I think that PyB and PyC are the visions that people see, which argue
against implementing independent interpreters. PyB isn't truly
independent, because data are shared, recoding is required, and
performance suffers. Ick. PyC requires "recoding the whole library"
potentially, if it is the only solution. PyD allows access to the whole
standard library of modules, exactly like today, but the existing
limitations still obtain for PyA threads using that model – very limited
concurrency. But PyC threads would execute in their own little
environments, and not need locking. Pure Python code would be
immediately happy there. Properly coded (reentrant, global-free)
extensions would be happy there. Lots of work could be done there, to
use up multi-core/multi-CPU horsepower (shared-memory architecture).
Questions for people that know the Python internals: Is PyD possible?
How hard? Is a PyC thread an effective way of implementing a Python
sandbox? If it is, and if it would attract the attention of Brett
Cannon, who at least once wanted to do a thesis on Python sandboxes, he
could be a helpful supporter.
Questions for Andy: is the type of work you want to do in independent
threads mostly pure Python? Or with libraries that you can control to
some extent? Are those libraries reentrant? Could they be made
reentrant? How much of the Python standard library would need to be
available in reentrant mode to provide useful functionality for those
threads? I think you want PyC
Questions for Patrick: So if you had a Python GUI using the whole
standard library -- would it likely runs fine in PyA threads, and still
be able to use PyC threads for the audio scripting language? Would it be
a problem for those threads to have limited library support (only
reentrant modules)?
That's the rub... In our case, we're doing image and video
manipulation--stuff not good to be messaging from address space to
address space. The same argument holds for numerical processing with
large data sets. The workers handing back huge data sets via
messaging isn't very attractive.
In the module multiprocessing environment could you not use shared
memory, then, for the large shared data items?
Our software runs in real time (so performance is paramount),
interacts with other static libraries, depends on worker threads to
perform real-time image manipulation, and leverages Windows and Mac OS
API concepts and features. Python's performance hits have generally
been a huge challenge with our animators because they often have to go
back and massage their python code to improve execution performance.
So, in short, there are many reasons why we use python as a part
rather than a whole.
The other area of pain that I mentioned in one of my other posts is
that what we ship, above all, can't be flaky.

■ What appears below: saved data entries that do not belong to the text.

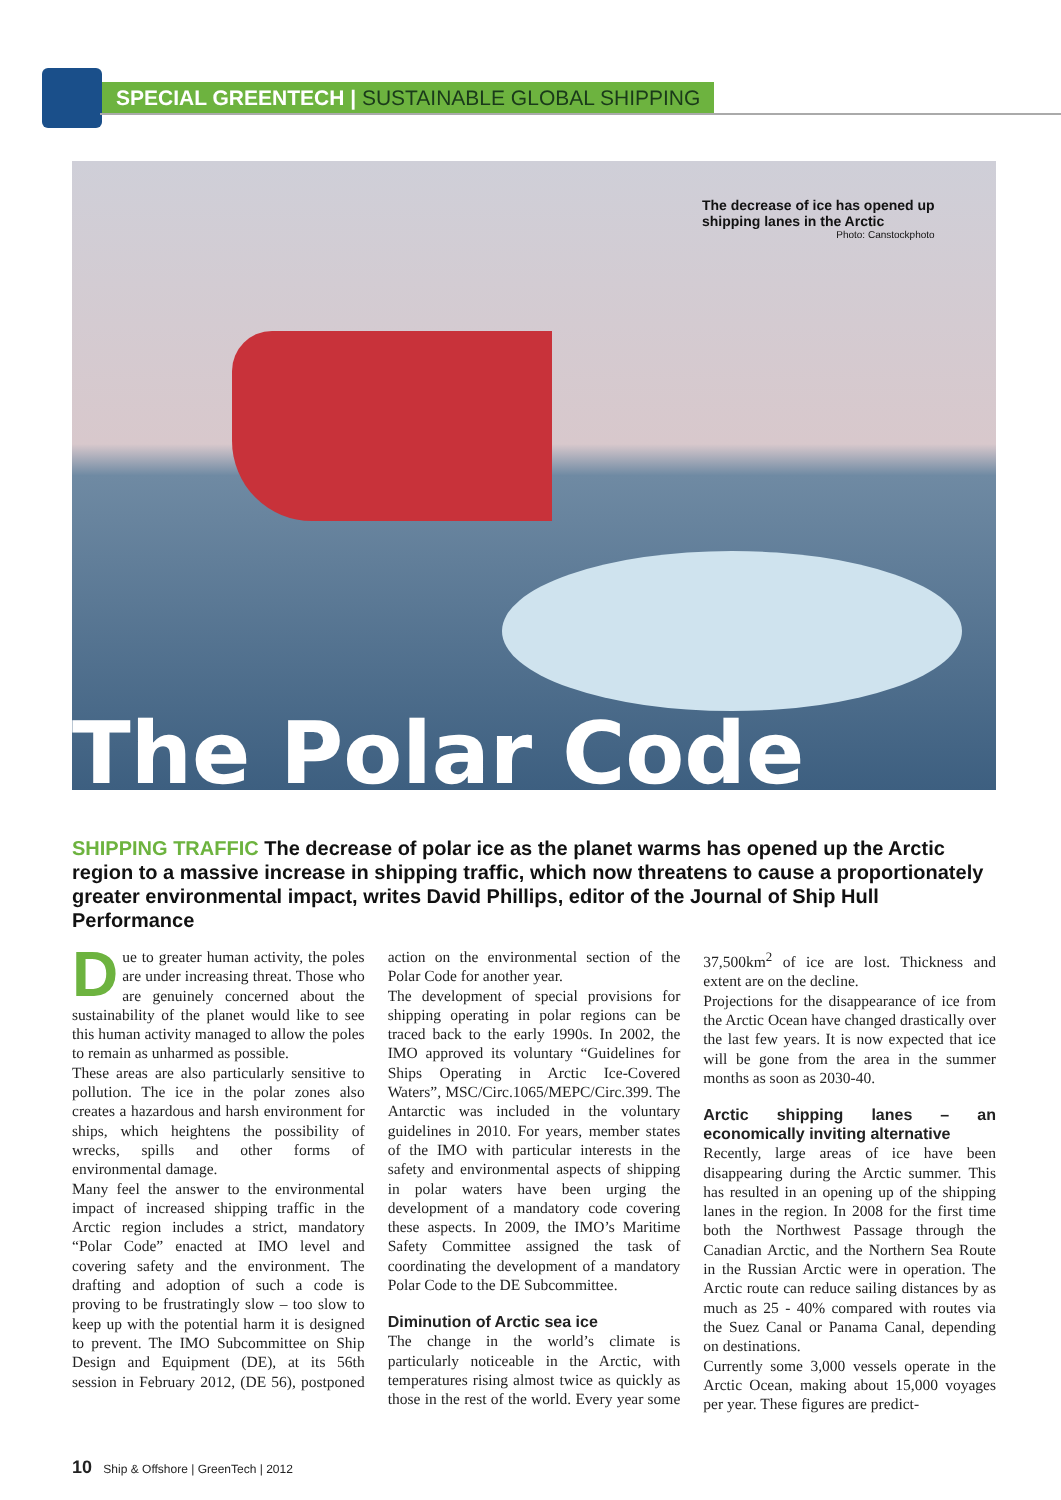SPECIAL GREENTECH | SUSTAINABLE GLOBAL SHIPPING
The decrease of ice has opened up
shipping lanes in the Arctic
Photo: Canstockphoto
The Polar Code
SHIPPING TRAFFIC The decrease of polar ice as the planet warms has opened up the Arctic region to a massive increase in shipping traffic, which now threatens to cause a proportionately greater environmental impact, writes David Phillips, editor of the Journal of Ship Hull Performance
Due to greater human activity, the poles are under increasing threat. Those who are genuinely concerned about the sustainability of the planet would like to see this human activity managed to allow the poles to remain as unharmed as possible.
These areas are also particularly sensitive to pollution. The ice in the polar zones also creates a hazardous and harsh environment for ships, which heightens the possibility of wrecks, spills and other forms of environmental damage.
Many feel the answer to the environmental impact of increased shipping traffic in the Arctic region includes a strict, mandatory “Polar Code” enacted at IMO level and covering safety and the environment. The drafting and adoption of such a code is proving to be frustratingly slow – too slow to keep up with the potential harm it is designed to prevent. The IMO Subcommittee on Ship Design and Equipment (DE), at its 56th session in February 2012, (DE 56), postponed action on the environmental section of the Polar Code for another year.
The development of special provisions for shipping operating in polar regions can be traced back to the early 1990s. In 2002, the IMO approved its voluntary “Guidelines for Ships Operating in Arctic Ice-Covered Waters”, MSC/Circ.1065/MEPC/Circ.399. The Antarctic was included in the voluntary guidelines in 2010. For years, member states of the IMO with particular interests in the safety and environmental aspects of shipping in polar waters have been urging the development of a mandatory code covering these aspects. In 2009, the IMO’s Maritime Safety Committee assigned the task of coordinating the development of a mandatory Polar Code to the DE Subcommittee.
Diminution of Arctic sea ice
The change in the world’s climate is particularly noticeable in the Arctic, with temperatures rising almost twice as quickly as those in the rest of the world. Every year some 37,500km<sup>2</sup> of ice are lost. Thickness and extent are on the decline.
Projections for the disappearance of ice from the Arctic Ocean have changed drastically over the last few years. It is now expected that ice will be gone from the area in the summer months as soon as 2030-40.
Arctic shipping lanes – an economically inviting alternative
Recently, large areas of ice have been disappearing during the Arctic summer. This has resulted in an opening up of the shipping lanes in the region. In 2008 for the first time both the Northwest Passage through the Canadian Arctic, and the Northern Sea Route in the Russian Arctic were in operation. The Arctic route can reduce sailing distances by as much as 25 - 40% compared with routes via the Suez Canal or Panama Canal, depending on destinations.
Currently some 3,000 vessels operate in the Arctic Ocean, making about 15,000 voyages per year. These figures are predict-
10 Ship & Offshore | GreenTech | 2012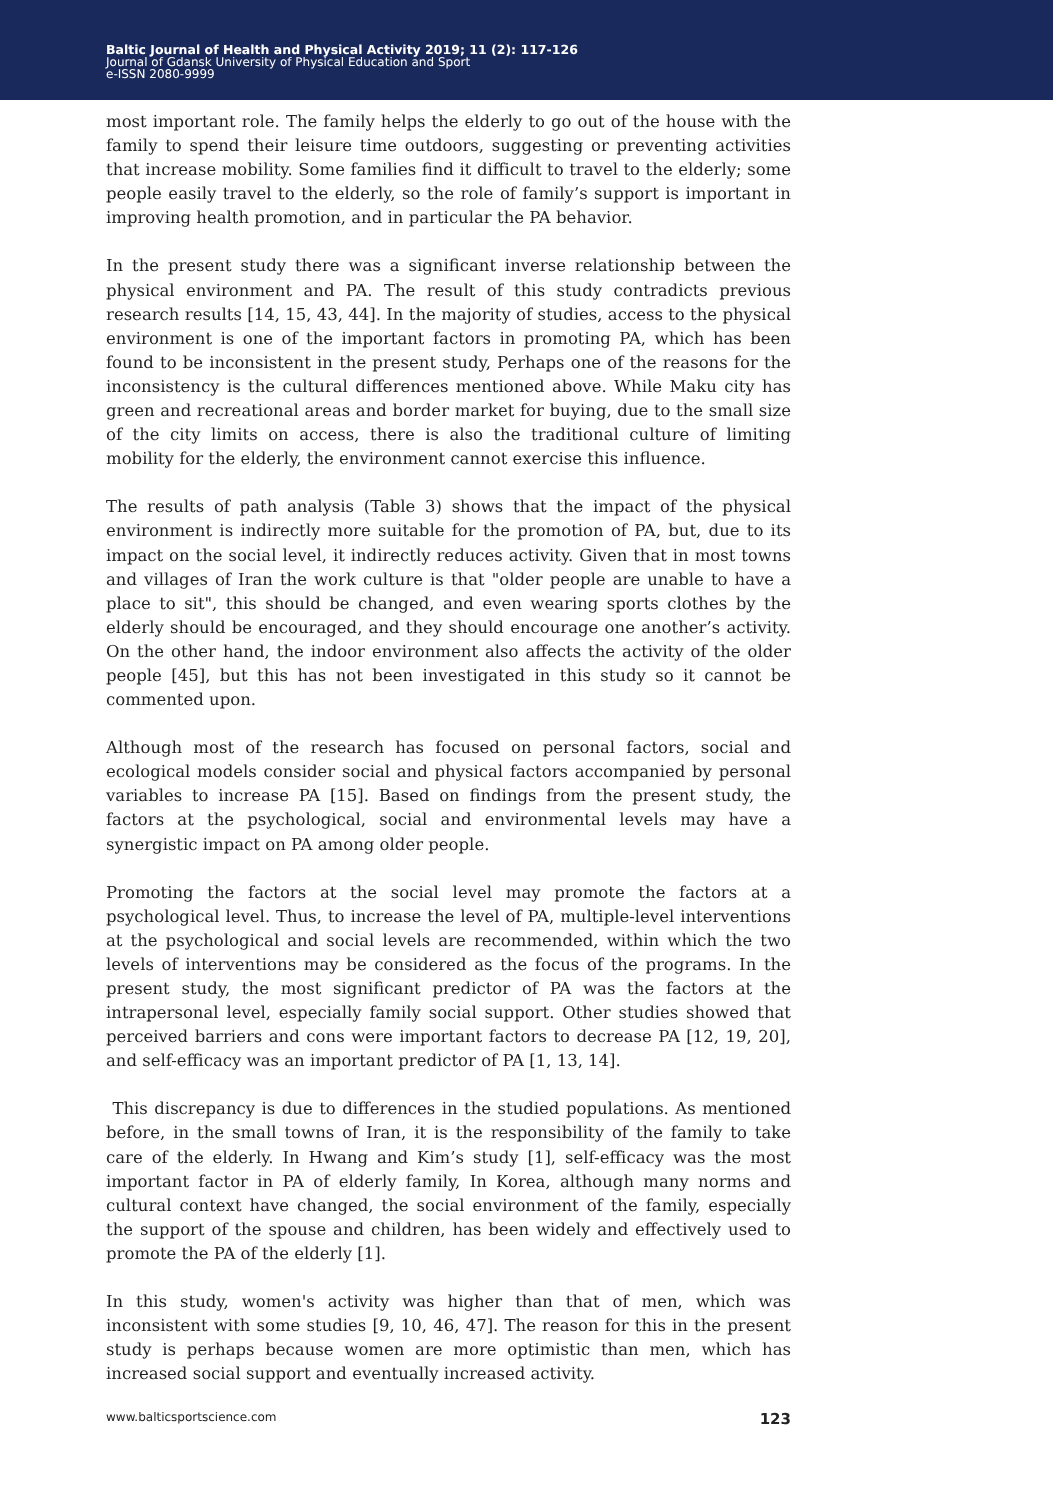Baltic Journal of Health and Physical Activity 2019; 11 (2): 117-126
Journal of Gdansk University of Physical Education and Sport
e-ISSN 2080-9999
most important role. The family helps the elderly to go out of the house with the family to spend their leisure time outdoors, suggesting or preventing activities that increase mobility. Some families find it difficult to travel to the elderly; some people easily travel to the elderly, so the role of family’s support is important in improving health promotion, and in particular the PA behavior.
In the present study there was a significant inverse relationship between the physical environment and PA. The result of this study contradicts previous research results [14, 15, 43, 44]. In the majority of studies, access to the physical environment is one of the important factors in promoting PA, which has been found to be inconsistent in the present study, Perhaps one of the reasons for the inconsistency is the cultural differences mentioned above. While Maku city has green and recreational areas and border market for buying, due to the small size of the city limits on access, there is also the traditional culture of limiting mobility for the elderly, the environment cannot exercise this influence.
The results of path analysis (Table 3) shows that the impact of the physical environment is indirectly more suitable for the promotion of PA, but, due to its impact on the social level, it indirectly reduces activity. Given that in most towns and villages of Iran the work culture is that "older people are unable to have a place to sit", this should be changed, and even wearing sports clothes by the elderly should be encouraged, and they should encourage one another’s activity. On the other hand, the indoor environment also affects the activity of the older people [45], but this has not been investigated in this study so it cannot be commented upon.
Although most of the research has focused on personal factors, social and ecological models consider social and physical factors accompanied by personal variables to increase PA [15]. Based on findings from the present study, the factors at the psychological, social and environmental levels may have a synergistic impact on PA among older people.
Promoting the factors at the social level may promote the factors at a psychological level. Thus, to increase the level of PA, multiple-level interventions at the psychological and social levels are recommended, within which the two levels of interventions may be considered as the focus of the programs. In the present study, the most significant predictor of PA was the factors at the intrapersonal level, especially family social support. Other studies showed that perceived barriers and cons were important factors to decrease PA [12, 19, 20], and self-efficacy was an important predictor of PA [1, 13, 14].
This discrepancy is due to differences in the studied populations. As mentioned before, in the small towns of Iran, it is the responsibility of the family to take care of the elderly. In Hwang and Kim’s study [1], self-efficacy was the most important factor in PA of elderly family, In Korea, although many norms and cultural context have changed, the social environment of the family, especially the support of the spouse and children, has been widely and effectively used to promote the PA of the elderly [1].
In this study, women's activity was higher than that of men, which was inconsistent with some studies [9, 10, 46, 47]. The reason for this in the present study is perhaps because women are more optimistic than men, which has increased social support and eventually increased activity.
www.balticsportscience.com 123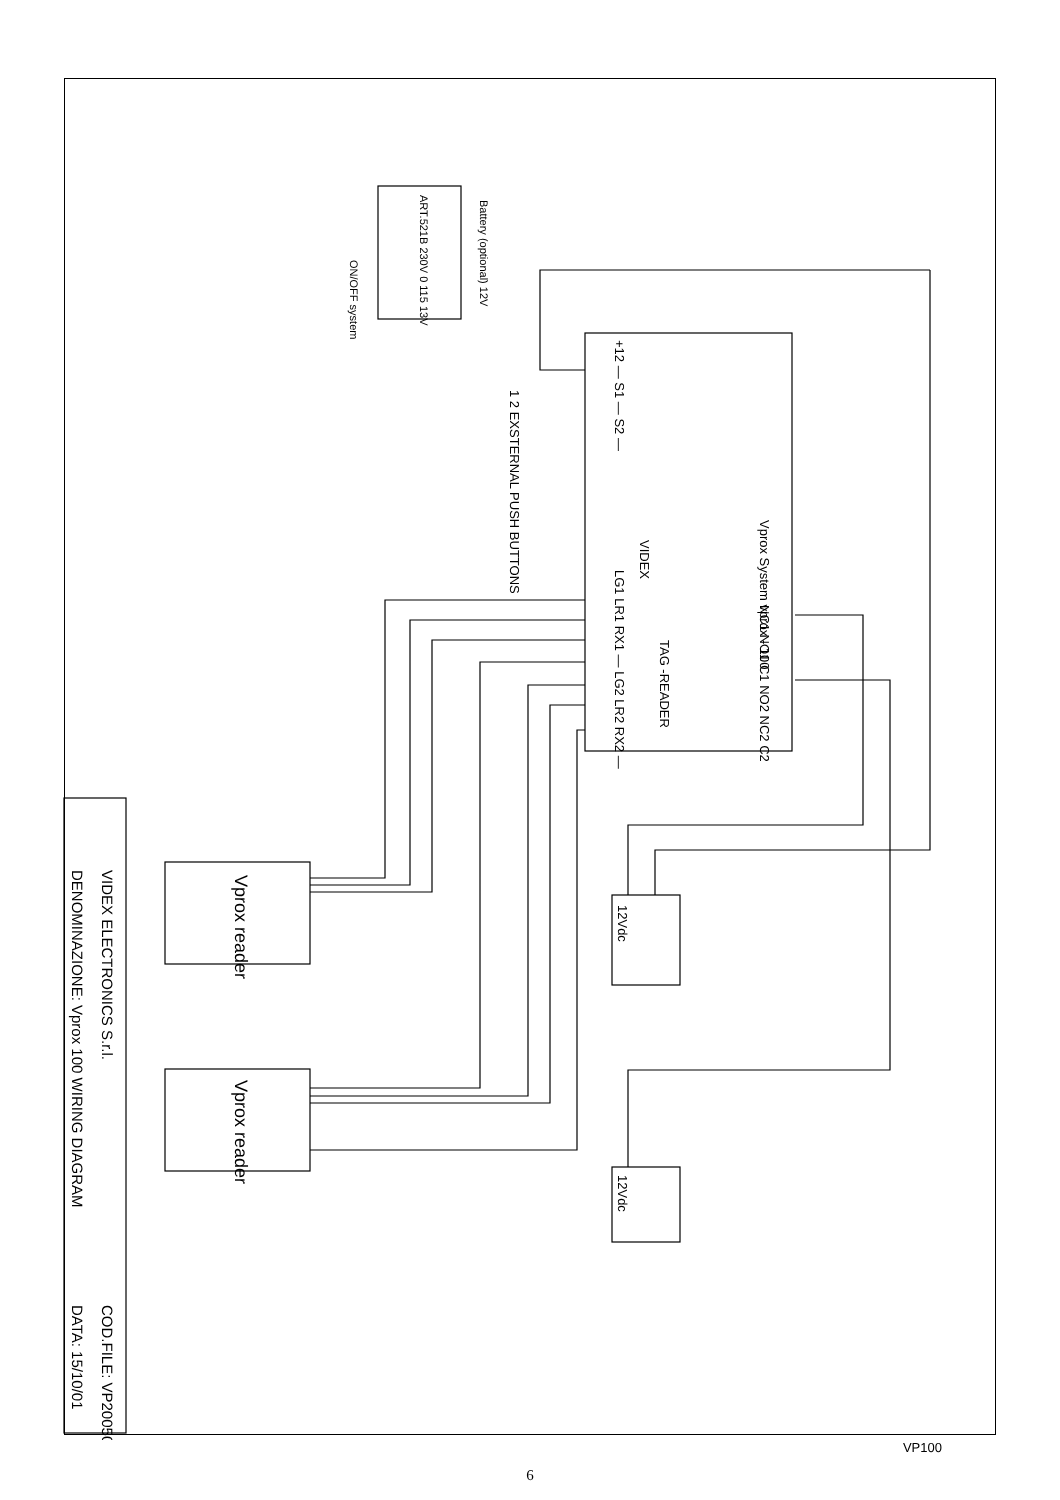Vprox System vprox - 100
VIDEX
TAG -READER
1 2 EXSTERNAL PUSH BUTTONS
+12 — S1 — S2 —
LG1 LR1 RX1 — LG2 LR2 RX2 —
NC1 NO1 C1 NO2 NC2 C2
ART.521B 230V 0 115 13V
Battery (optional) 12V
ON/OFF system
Vprox reader
Vprox reader
12Vdc
12Vdc
VIDEX ELECTRONICS S.r.l.
DENOMINAZIONE: Vprox 100 WIRING DIAGRAM
COD.FILE: VP200500
DATA: 15/10/01
VP100
6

The lack of module
cleanup (intended to be addressed by PEP 3121), using a duplicate copy
of the python dynamic lib, and namespace black magic to achieve
independent interpreters are all examples that have made using python
for us much more challenging and time-consuming then we ever
anticipated.
Again, if it turns out nothing can be done about our needs (which
appears to be more and more like the case), I think it's important for
everyone here to consider the points raised here in the last week.
Moreover, realize that the python dev community really stands to gain
from making python usable as a tool (rather than a monolith). This
fact alone has caused lua to *rapidly* rise in popularity with
software companies looking to embed a powerful, lightweight
interpreter in their software.
As a python language fan an enthusiast, don't let lua win! (I say
this endearingly of course--I have the utmost respect for both
communities and I only want to see CPython be an attractive pick when
a company is looking to embed a language that won't intrude upon their
app's design).
Thanks for the further explanations.